* _Exercise_:
Summarize the text on tomatoes and health below in two sentences.

(Selected text)

The review was published in the American Journal of Lifestyle Medicine and found that tomatoes helped reduce the risk of cancer, osteoporosis and cardiovascular disease among other conditions.Away from starchy produce like potatoes, Americans eat more tomatoes, fresh and prepared, than any other vegetables according to researchers Britt Burton-Freeman, PhD, MS, and Kristin Reimers, PhD, RD of the National Center for Food Safety & Technology, Illinois Institute of Technology and ConAgra Foods, Inc.
The magic ingredient is an antioxidant called lycopene, which tomatoes are rich in and, crucially, becomes more easily absorbed by us after cooking.
Alongside lycopene, the tomato is also anti-inflammatory and antithrombotic and may help stave off some cancers.
Recent research shows that tomato eaters are less likely to suffer from cardiovascular disease, osteoporosis, ultraviolet light–induced skin damage, and cognitive dysfunction.
Away from the laboratory bench, tomatoes are a wonderful resource for healthy eating because they're cheap, easy to produce and – best of all – most people enjoy eating them.
''Leveraging emerging science about tomatoes and tomato products may be one simple and effective strategy to help individuals increase vegetable intake, leading to improved overall eating patterns, and ultimately, better health.'' write the authors.

(End Selected text)
(Information provided)

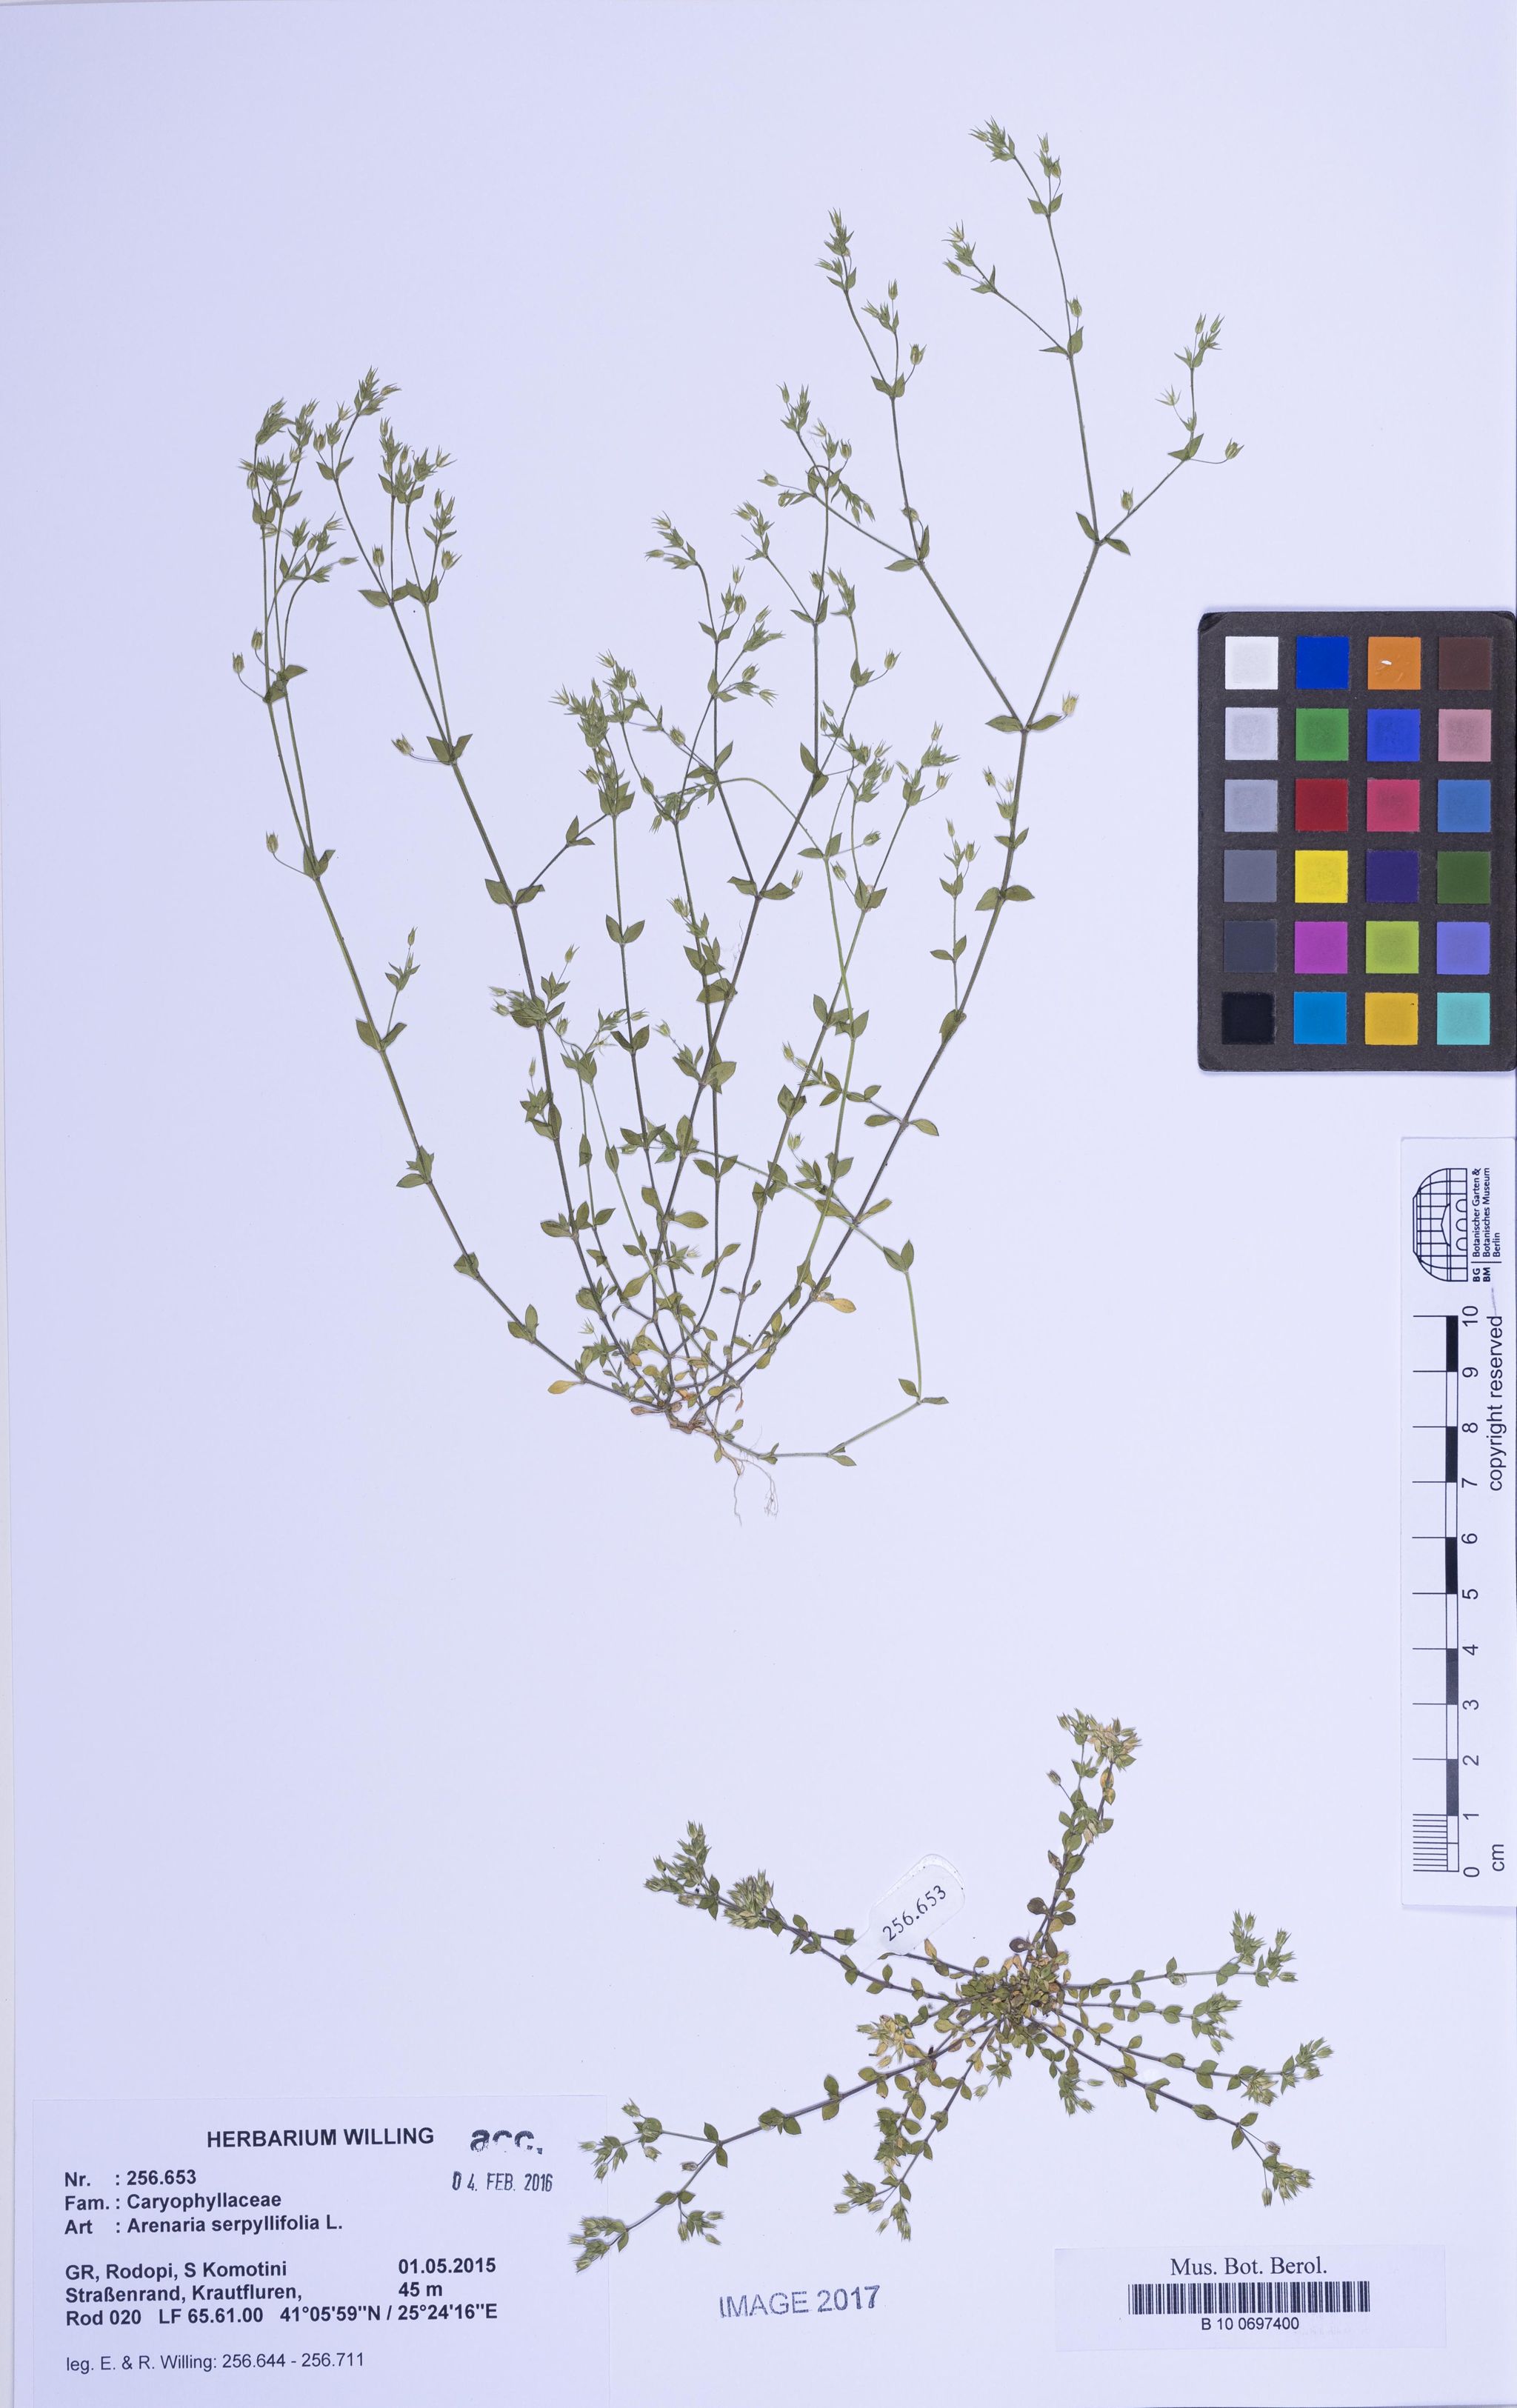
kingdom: Plantae
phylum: Tracheophyta
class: Magnoliopsida
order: Caryophyllales
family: Caryophyllaceae
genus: Arenaria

(End Information provided)

* _Written reply_:
A review in the American Journal of Lifestyle Medicine found that tomatoes, rich in the antioxidant lycopene, which becomes more easily absorbed after cooking, helped reduce the risk of cancer, osteoporosis and cardiovascular disease, among other conditions. Because tomatoes are cheap, easy to produce and enjoyed by most people, the authors suggest that drawing on emerging science about them may help individuals eat more vegetables and ultimately achieve better health.